The final run put the Boss at the wheel for the lonely and desperate “Stolen Car” (foreshadowing “Nebraska”) and the reckless “Ramrod,” building to an epic 10-minute “Drive All Night” that was indeed all heart and soul, with two great Jake Clemons sax solos. The end of the road was “Wreck on the Highway” and its sobering tale of tragedy and clarity.

“Thanks a lot. That’s ‘The River,'” he said. For most bands, two hours is a full night, but for the E Street Band, even with his voice getting weathered, the show must go on, and on, and it did with a roof-raising “Badlands.” When the crowd booed the Giants in “Wrecking Ball,” he laughed and said “Steelers?!”

From the Boss’ greatest masterpiece we got “Backstreets“ and “Thunder Road.” They raged through another great outtake, “Because the Night” (Nils Lofgren spinning on the screaming solo), “The Rising” and more.

He could not let the night pass without a tribute to a fallen rock god. Although they traveled different universes, Springsteen and the David Bowie had longtime connections. “He supported our music way back in the beginning, 1973,” he said, leading the band into first encore “Rebel Rebel.”

Opening night of The River Tour 2016. Bruce performs Rebel Rebel as a tribute to David Bowie.

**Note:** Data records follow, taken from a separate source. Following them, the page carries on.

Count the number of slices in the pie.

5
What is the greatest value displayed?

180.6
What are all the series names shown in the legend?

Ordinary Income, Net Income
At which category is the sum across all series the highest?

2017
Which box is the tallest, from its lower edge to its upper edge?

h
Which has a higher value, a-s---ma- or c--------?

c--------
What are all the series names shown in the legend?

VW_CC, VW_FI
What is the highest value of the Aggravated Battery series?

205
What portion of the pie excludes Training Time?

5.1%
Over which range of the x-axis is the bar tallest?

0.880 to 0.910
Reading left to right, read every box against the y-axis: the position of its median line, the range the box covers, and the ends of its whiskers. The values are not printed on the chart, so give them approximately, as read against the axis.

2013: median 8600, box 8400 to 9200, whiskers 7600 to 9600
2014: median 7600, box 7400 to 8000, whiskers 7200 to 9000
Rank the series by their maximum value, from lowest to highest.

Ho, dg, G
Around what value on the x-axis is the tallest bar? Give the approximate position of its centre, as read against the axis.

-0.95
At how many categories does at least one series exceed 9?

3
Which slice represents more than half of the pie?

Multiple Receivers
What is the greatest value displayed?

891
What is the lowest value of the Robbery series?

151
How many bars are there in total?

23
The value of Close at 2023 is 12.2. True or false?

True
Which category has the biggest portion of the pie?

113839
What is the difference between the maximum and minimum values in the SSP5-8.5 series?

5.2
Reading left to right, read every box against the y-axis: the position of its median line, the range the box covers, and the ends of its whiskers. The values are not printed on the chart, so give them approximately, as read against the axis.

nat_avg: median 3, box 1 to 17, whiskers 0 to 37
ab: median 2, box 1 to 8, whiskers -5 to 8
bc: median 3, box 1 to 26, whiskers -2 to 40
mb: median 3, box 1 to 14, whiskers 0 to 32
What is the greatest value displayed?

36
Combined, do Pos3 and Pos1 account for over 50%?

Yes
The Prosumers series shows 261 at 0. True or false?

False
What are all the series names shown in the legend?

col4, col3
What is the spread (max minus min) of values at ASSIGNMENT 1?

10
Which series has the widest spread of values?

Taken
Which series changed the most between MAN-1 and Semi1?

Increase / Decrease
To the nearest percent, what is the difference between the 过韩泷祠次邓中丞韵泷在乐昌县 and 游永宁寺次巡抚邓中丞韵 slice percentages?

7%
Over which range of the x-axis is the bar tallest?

At the three-hour mark, his voice fading but his energy still strong, he kept the engine going into “Bobby Jean,” “Dancing in the Dark” and a lights-up “Born to Run.” “Have you got anything left?” He hollered. “Do you have to get up for church tomorrow?” And with that, he rolled into the wild, celebratory finish of “Rosalita (Come Out Tonight)” and ”Shout.“

Getting back to his original question: Were we transformed?…………Are we ever not?

 

This was even sweeter, because we witnessed a master doing one of his best albums, and one of the finest of all time, with the same conviction he had when he first created it. How could that not be transformative?